3.3 — opp = 9, adj = 12
tan θ = 9 / 12 = 0.75; θ = tan−¹(0.75) ≈ 36.9°. (Or: this is the angle of a 3-4-5 triangle scaled by 3, with the 9 opposite and 12 adjacent — the smaller acute angle.)
3.4 — 12 km on 060° (E-comp)
E = 12 sin 60° ≈ 12 × 0.866 ≈ 10.39 km east.

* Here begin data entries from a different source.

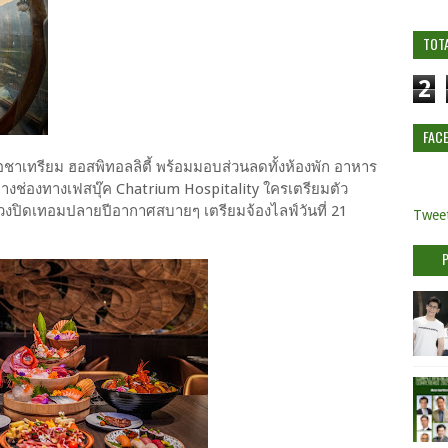
TOT
2
FAC
อชาเทรียม ฮอสพิทอลลิตี้ พร้อมมอบส่วนลดทั้งห้องพัก อาหาร
ทางช่องทางเฟสบุ๊ค Chatrium Hospitality ใครเตรียมตัว
ช่วงปิดเทอมปลายปีอากาศสบายๆ เตรียมจ้องไลฟ์วันที่ 21
Tweet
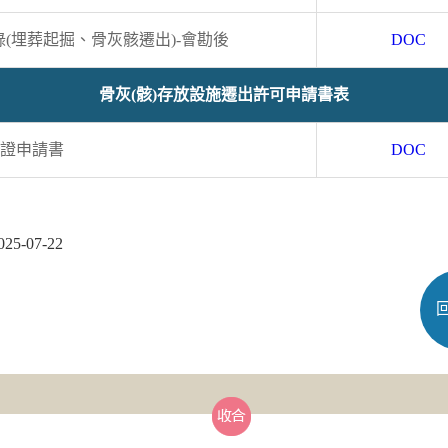
(埋葬起掘、骨灰骸遷出)-會勘後
DOC
骨灰(骸)存放設施遷出許可申請書表
可證申請書
DOC
-07-22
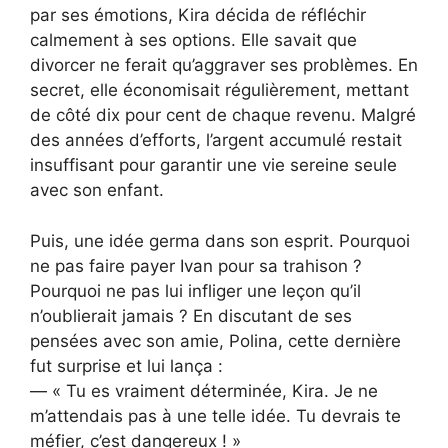
par ses émotions, Kira décida de réfléchir
calmement à ses options. Elle savait que
divorcer ne ferait qu’aggraver ses problèmes. En
secret, elle économisait régulièrement, mettant
de côté dix pour cent de chaque revenu. Malgré
des années d’efforts, l’argent accumulé restait
insuffisant pour garantir une vie sereine seule
avec son enfant.
Puis, une idée germa dans son esprit. Pourquoi
ne pas faire payer Ivan pour sa trahison ?
Pourquoi ne pas lui infliger une leçon qu’il
n’oublierait jamais ? En discutant de ses
pensées avec son amie, Polina, cette dernière
fut surprise et lui lança :
— « Tu es vraiment déterminée, Kira. Je ne
m’attendais pas à une telle idée. Tu devrais te
méfier, c’est dangereux ! »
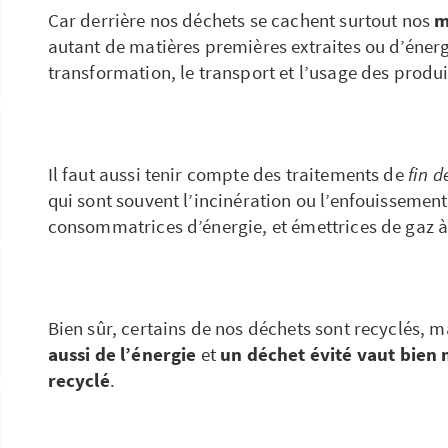
Car derrière nos déchets se cachent surtout nos
m
autant de matières premières extraites ou d’éne
transformation, le transport et l’usage des produi
Il faut aussi tenir compte des traitements de
fin d
qui sont souvent l’incinération ou l’enfouissement 
consommatrices d’énergie, et émettrices de gaz à 
Bien sûr, certains de nos déchets sont recyclés, 
aussi de l’énergie
et
un déchet évité vaut bien
recyclé
.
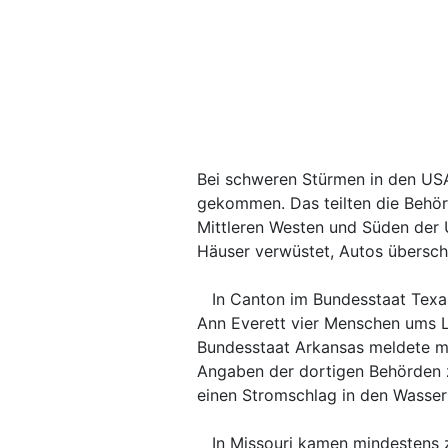
Bei schweren Stürmen in den US
gekommen. Das teilten die Behör
Mittleren Westen und Süden der
Häuser verwüstet, Autos übersch
In Canton im Bundesstaat Texa
Ann Everett vier Menschen ums 
Bundesstaat Arkansas meldete min
Angaben der dortigen Behörden z
einen Stromschlag in den Wasse
In Missouri kamen mindestens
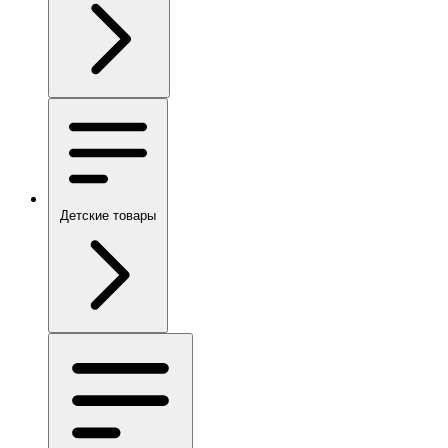
Детские товары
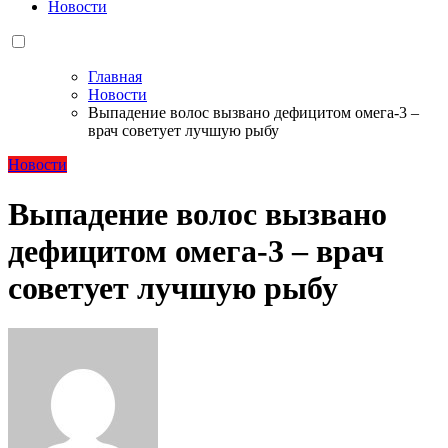
Новости
Главная
Новости
Выпадение волос вызвано дефицитом омега-3 –
врач советует лучшую рыбу
Новости
Выпадение волос вызвано
дефицитом омега-3 – врач
советует лучшую рыбу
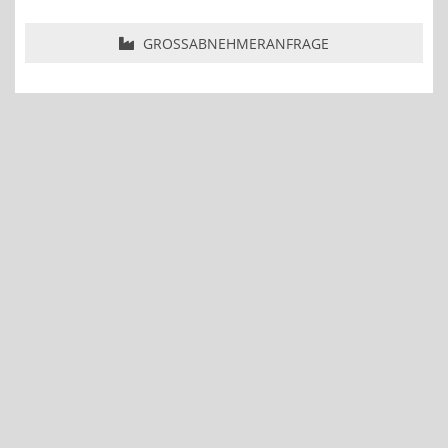
GROSSABNEHMERANFRAGE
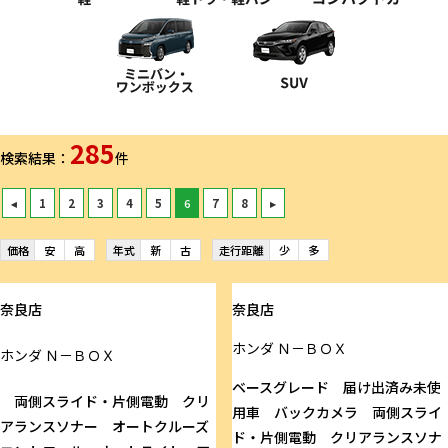
285
検索結果：
件
◂
1
2
3
4
5
6
7
8
▸
価格
安
高
年式
新
古
走行距離
少
多
奈良店
奈良店
ホンダ
Ｎ－ＢＯＸ
ホンダ
Ｎ－ＢＯＸ
ベースグレード 届け出済み未使
両側スライド・片側電動 クリ
用車 バックカメラ 両側スライ
アランスソナー オートクルーズ
ド・片側電動 クリアランスソナ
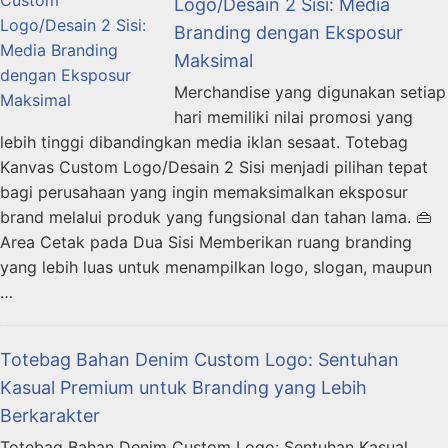
Logo/Desain 2 Sisi: Media
Branding dengan Eksposur
Maksimal
Merchandise yang digunakan setiap
hari memiliki nilai promosi yang
lebih tinggi dibandingkan media iklan sesaat. Totebag
Kanvas Custom Logo/Desain 2 Sisi menjadi pilihan tepat
bagi perusahaan yang ingin memaksimalkan eksposur
brand melalui produk yang fungsional dan tahan lama. 👜
Area Cetak pada Dua Sisi Memberikan ruang branding
yang lebih luas untuk menampilkan logo, slogan, maupun
…
Totebag Bahan Denim Custom Logo: Sentuhan
Kasual Premium untuk Branding yang Lebih
Berkarakter
Totebag Bahan Denim Custom Logo: Sentuhan Kasual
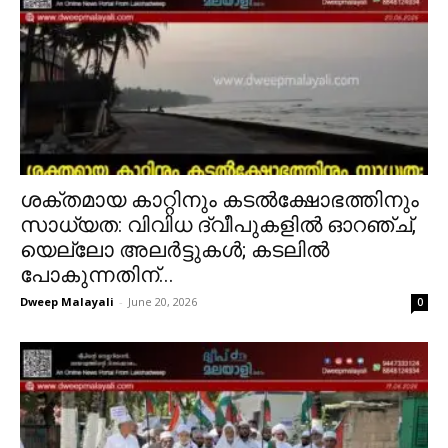
ശക്തമായ കാറ്റിനും കടൽക്ഷോഭത്തിനും
സാധ്യത: വിവിധ ദ്വീപുകളിൽ ഓറഞ്ച്,
യെല്ലോ അലർട്ടുകൾ; കടലിൽ
പോകുന്നതിന്...
Dweep Malayali
-
June 20, 2026
0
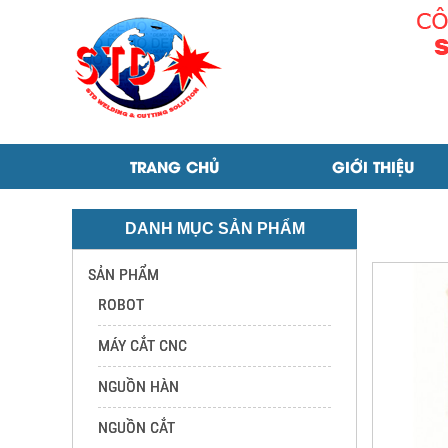
máy hàn Panasonic KH500
TRANG CHỦ
GIỚI THIỆU
DANH MỤC SẢN PHẨM
SẢN PHẨM
ROBOT
MÁY CẮT CNC
NGUỒN HÀN
NGUỒN CẮT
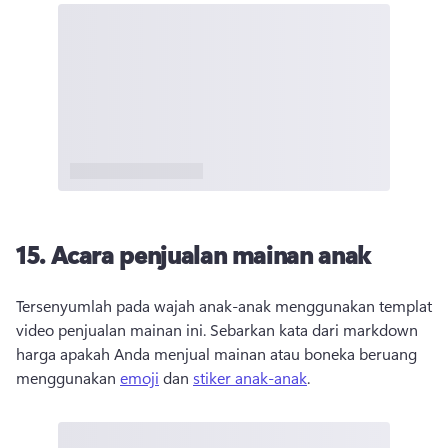
15. Acara penjualan mainan anak
Tersenyumlah pada wajah anak-anak menggunakan templat 
video penjualan mainan ini. Sebarkan kata dari markdown 
harga apakah Anda menjual mainan atau boneka beruang 
menggunakan 
emoji
 dan 
stiker anak-anak
. 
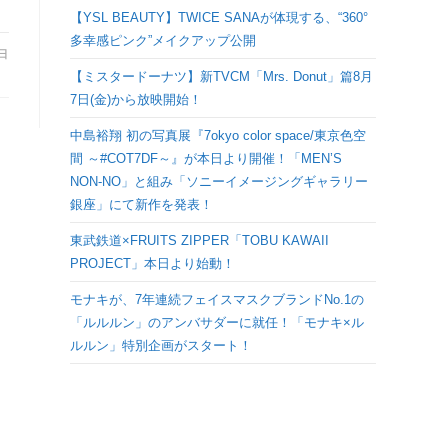
検
【YSL BEAUTY】TWICE SANAが体現する、“360°
多幸感ピンク”メイクアップ公開
3日
索
【ミスタードーナツ】新TVCM「Mrs. Donut」篇8月
7日(金)から放映開始！
を
中島裕翔 初の写真展『7okyo color space/東京色空
間 ～#COT7DF～』が本日より開催！「MEN’S
ト
NON-NO」と組み「ソニーイメージングギャラリー
銀座」にて新作を発表！
グ
東武鉄道×FRUITS ZIPPER「TOBU KAWAII
PROJECT」本日より始動！
ル
モナキが、7年連続フェイスマスクブランドNo.1の
「ルルルン」のアンバサダーに就任！「モナキ×ル
ルルン」特別企画がスタート！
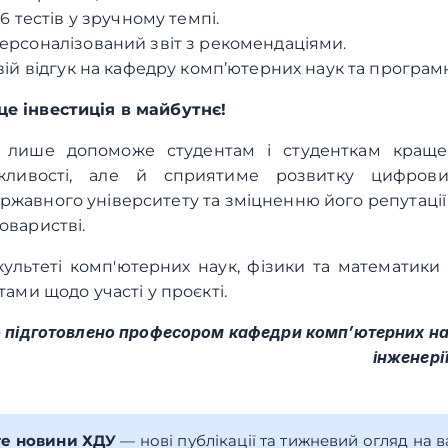
6 тестів у зручному темпі.
ерсоналізований звіт з рекомендаціями.
вій відгук на кафедру комп’ютерних наук та програмн
е інвестиція в майбутнє!
 лише допоможе студентам і студенткам краще 
жливості, але й сприятиме розвитку цифров
ржавного університету та зміцненню його репутаці
оваристві.
культеті комп'ютерних наук, фізики та математики
нтами щодо участі у проєкті.
 підготовлено професором кафедри комп’ютерних на
інженері
те новини ХДУ
— нові публікації та тижневий огляд на 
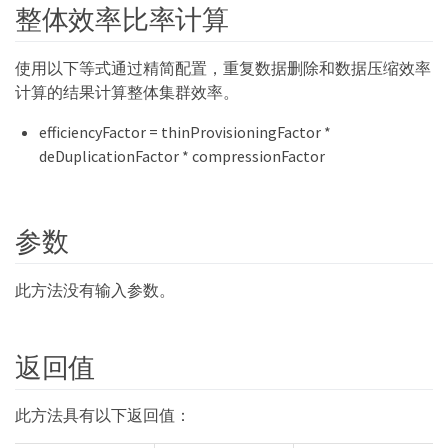
整体效率比率计算
使用以下等式通过精简配置，重复数据删除和数据压缩效率
计算的结果计算整体集群效率。
efficiencyFactor = thinProvisioningFactor *
deDuplicationFactor * compressionFactor
参数
此方法没有输入参数。
返回值
此方法具有以下返回值：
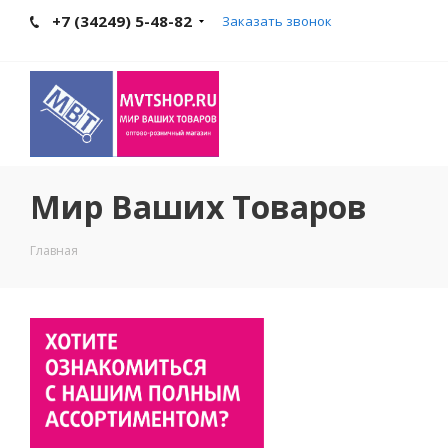
+7 (34249) 5-48-82
Заказать звонок
Мир Ваших Товаров
Главная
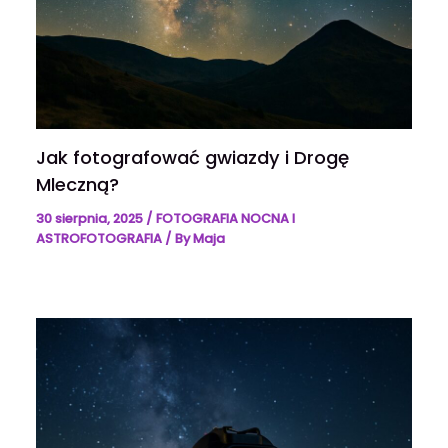
Jak fotografować gwiazdy i Drogę
Mleczną?
30 sierpnia, 2025
/
FOTOGRAFIA NOCNA I
ASTROFOTOGRAFIA
/ By
Maja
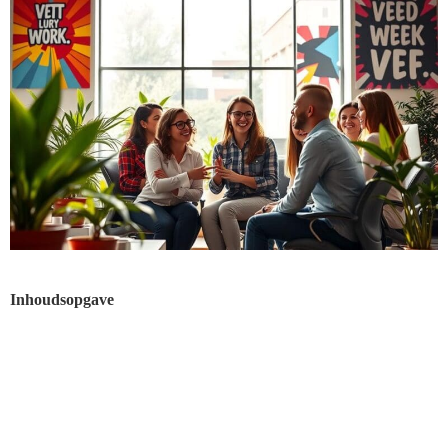
Inhoudsopgave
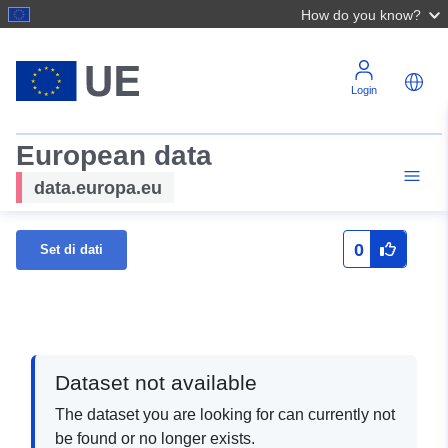
How do you know?
Login
European data
data.europa.eu
0
Set di dati
Dataset not available
The dataset you are looking for can currently not
be found or no longer exists.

3.5 — Cliff 15 m, depression 28°
Depression from top of cliff = elevation from swimmer's level. tan 28° = 15 / d (since the height 15 m is OPPOSITE the angle, the horizontal distance d is ADJACENT).
d = 15 / tan 28° ≈ 15 / 0.5317 ≈ 28.21 m from the cliff base.
3.6 — N40°W → true; reverse
N40°W in NW quadrant: true = 360 − 40 = 320°.
Reverse = 320 − 180 = 140°.
3.7 — 5 m ladder reaching 4 m up
(a) Foot-to-wall distance: ground² + 4² = 5² ⇒ ground² = 25 − 16 = 9 ⇒ ground = 3 m. (3-4-5 triple.)
(b) Angle with ground: sin θ = 4 / 5 = 0.8; θ = sin−¹(0.8) ≈ 53.1°.
(c) Angle with wall: 90° − 53.1° = 36.9° (angles in a right triangle sum to 180°; the two non-right angles sum to 90°).
3.8 — 4 km on 050° then 3 km on 140°
Leg 1: N1 = 4 cos 50° ≈ 2.57; E1 = 4 sin 50° ≈ 3.06.
Leg 2: N2 = 3 cos 140° ≈ −2.30; E2 = 3 sin 140° ≈ 1.93.
Net N ≈ 0.27 km; Net E ≈ 4.99 km.
(a) Distance = √(0.27² + 4.99²) ≈ √(0.073 + 24.90) ≈ 5.00 km.
(b) End-point in NE quadrant (both N and E positive). Angle from N: tan−¹(4.99 / 0.27) ≈ 86.9°. True bearing ≈ 086.90° (nearly due east — almost on the equator of the compass).